──────── Given information ────────
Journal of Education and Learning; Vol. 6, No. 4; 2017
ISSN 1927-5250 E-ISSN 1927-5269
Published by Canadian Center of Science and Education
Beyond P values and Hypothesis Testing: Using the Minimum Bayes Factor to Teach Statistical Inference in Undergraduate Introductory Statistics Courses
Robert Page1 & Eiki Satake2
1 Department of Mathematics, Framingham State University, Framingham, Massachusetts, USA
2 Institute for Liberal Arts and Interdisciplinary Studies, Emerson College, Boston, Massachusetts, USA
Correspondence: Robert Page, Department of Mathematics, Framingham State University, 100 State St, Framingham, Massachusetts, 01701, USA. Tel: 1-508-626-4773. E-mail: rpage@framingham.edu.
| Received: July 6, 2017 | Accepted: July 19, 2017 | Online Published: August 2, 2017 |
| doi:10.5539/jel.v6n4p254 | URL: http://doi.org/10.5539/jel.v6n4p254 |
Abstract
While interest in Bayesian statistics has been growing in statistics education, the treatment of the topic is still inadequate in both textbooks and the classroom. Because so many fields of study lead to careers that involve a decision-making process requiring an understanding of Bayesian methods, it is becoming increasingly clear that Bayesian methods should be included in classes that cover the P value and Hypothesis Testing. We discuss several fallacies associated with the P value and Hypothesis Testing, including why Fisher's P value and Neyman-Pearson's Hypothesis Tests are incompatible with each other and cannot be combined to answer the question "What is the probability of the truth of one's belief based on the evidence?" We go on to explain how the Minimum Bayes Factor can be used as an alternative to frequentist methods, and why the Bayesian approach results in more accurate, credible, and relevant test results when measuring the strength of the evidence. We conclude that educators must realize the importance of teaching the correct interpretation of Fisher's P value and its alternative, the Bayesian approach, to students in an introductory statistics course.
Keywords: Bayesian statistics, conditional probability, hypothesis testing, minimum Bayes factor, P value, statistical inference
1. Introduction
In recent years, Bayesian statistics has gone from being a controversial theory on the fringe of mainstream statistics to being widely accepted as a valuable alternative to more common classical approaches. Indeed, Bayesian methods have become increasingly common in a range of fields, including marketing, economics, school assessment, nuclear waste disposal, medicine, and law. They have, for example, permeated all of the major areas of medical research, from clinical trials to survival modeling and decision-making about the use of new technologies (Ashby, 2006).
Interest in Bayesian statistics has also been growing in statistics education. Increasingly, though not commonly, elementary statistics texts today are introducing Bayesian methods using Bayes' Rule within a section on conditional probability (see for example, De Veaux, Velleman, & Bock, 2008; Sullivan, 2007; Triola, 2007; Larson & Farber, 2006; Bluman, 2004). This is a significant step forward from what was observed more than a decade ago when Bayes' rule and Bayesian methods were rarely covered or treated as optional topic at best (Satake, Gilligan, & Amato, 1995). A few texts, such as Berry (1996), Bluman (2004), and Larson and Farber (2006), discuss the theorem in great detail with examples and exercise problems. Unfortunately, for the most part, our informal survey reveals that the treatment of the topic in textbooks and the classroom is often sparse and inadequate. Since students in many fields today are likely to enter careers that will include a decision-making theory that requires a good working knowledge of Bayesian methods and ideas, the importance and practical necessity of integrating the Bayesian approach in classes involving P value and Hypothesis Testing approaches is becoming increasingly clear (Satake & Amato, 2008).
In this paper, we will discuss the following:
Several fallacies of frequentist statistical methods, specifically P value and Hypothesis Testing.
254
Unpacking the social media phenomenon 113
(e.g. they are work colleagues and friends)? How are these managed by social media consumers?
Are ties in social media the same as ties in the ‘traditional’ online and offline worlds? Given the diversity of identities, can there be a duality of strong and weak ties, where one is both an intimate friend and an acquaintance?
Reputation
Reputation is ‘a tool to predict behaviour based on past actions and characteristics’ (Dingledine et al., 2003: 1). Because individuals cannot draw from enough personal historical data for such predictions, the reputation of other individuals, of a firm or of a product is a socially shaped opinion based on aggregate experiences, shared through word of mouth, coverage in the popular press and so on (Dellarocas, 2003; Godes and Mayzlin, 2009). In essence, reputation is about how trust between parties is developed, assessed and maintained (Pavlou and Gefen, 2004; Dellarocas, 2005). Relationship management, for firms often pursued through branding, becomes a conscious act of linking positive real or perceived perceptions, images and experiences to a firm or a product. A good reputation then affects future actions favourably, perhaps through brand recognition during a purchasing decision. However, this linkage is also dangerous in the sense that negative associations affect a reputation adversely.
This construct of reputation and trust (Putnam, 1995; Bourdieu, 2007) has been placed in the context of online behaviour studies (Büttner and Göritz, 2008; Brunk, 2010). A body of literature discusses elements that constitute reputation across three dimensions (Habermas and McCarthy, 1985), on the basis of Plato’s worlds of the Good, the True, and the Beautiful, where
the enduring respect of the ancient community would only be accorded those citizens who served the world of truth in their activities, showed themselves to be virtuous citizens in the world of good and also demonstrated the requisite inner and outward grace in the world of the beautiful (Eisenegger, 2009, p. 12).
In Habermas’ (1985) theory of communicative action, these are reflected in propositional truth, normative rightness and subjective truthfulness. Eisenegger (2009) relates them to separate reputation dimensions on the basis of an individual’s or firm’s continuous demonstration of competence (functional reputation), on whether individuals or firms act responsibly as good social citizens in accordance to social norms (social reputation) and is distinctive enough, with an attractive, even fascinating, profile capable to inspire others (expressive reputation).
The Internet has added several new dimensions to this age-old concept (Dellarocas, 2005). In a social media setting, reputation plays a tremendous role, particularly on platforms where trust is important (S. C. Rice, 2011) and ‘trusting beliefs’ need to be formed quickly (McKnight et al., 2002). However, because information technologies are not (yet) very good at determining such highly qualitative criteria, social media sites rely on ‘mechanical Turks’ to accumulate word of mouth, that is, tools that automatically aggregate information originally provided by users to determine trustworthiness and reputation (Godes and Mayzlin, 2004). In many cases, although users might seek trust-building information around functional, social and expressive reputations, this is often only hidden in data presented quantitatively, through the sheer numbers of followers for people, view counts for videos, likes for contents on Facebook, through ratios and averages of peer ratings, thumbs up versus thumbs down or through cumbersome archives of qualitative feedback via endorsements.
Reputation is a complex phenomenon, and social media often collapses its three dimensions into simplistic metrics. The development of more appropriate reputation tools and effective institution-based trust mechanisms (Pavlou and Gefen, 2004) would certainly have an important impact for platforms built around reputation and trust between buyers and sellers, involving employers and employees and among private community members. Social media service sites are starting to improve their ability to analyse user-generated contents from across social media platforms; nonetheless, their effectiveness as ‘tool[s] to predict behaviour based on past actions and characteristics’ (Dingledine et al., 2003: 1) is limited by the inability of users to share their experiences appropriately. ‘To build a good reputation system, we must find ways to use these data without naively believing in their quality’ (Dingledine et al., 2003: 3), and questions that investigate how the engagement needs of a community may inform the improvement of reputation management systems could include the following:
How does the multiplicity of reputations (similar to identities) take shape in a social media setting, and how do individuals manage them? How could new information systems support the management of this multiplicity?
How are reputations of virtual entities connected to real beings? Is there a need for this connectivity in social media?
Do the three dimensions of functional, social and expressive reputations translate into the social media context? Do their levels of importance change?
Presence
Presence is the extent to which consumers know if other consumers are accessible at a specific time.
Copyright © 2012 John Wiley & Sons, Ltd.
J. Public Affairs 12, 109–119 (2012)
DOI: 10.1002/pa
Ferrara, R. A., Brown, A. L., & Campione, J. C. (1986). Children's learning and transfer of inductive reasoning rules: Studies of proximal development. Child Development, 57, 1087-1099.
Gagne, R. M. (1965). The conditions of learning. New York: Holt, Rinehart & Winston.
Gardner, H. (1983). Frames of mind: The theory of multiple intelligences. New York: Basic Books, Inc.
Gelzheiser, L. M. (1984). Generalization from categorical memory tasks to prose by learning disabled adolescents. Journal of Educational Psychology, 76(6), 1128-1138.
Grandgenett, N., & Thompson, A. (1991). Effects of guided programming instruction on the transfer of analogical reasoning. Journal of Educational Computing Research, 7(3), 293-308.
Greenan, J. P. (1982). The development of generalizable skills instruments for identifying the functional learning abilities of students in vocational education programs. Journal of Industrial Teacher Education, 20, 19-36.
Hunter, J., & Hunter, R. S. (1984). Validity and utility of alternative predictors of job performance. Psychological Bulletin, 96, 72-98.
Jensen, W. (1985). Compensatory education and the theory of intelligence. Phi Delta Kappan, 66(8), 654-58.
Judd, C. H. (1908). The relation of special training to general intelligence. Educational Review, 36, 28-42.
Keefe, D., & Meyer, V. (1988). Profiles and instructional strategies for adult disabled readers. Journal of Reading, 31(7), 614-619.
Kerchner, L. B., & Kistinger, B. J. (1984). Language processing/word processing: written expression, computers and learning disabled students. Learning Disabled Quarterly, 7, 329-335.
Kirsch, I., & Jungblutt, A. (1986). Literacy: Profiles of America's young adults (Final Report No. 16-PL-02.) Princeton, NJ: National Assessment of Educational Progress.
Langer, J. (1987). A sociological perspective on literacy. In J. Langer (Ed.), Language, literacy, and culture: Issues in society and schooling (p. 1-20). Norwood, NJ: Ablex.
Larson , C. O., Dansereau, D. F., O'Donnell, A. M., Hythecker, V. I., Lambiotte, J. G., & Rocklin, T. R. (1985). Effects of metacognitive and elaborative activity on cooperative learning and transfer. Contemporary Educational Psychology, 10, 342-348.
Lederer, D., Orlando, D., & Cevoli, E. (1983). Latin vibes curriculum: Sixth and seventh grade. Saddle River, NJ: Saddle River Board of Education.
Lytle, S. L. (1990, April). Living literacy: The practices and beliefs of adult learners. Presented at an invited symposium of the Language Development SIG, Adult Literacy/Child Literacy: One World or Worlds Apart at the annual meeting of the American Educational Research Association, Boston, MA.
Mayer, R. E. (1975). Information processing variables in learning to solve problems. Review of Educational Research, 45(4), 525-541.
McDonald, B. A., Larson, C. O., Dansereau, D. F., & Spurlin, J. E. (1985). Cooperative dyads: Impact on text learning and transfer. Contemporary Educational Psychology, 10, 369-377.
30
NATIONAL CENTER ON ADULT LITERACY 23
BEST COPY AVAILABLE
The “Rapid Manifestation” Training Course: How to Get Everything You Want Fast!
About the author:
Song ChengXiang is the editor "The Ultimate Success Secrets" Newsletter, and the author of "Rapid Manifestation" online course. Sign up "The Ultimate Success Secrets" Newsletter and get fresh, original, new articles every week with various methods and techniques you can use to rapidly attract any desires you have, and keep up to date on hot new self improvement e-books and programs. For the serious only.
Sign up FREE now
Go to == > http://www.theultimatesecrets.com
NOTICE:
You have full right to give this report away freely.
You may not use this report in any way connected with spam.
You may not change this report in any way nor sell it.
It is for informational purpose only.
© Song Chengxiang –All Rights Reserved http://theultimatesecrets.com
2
────────
## [What to do]
Each line in the data where the string "Profiles" occurs should be identified and copied.

## [Task answer]
Keefe, D., & Meyer, V. (1988). Profiles and instructional strategies for adult disabled readers. Journal of Reading, 31(7), 614-619.
Kirsch, I., & Jungblutt, A. (1986). Literacy: Profiles of America's young adults (Final Report No. 16-PL-02.) Princeton, NJ: National Assessment of Educational Progress.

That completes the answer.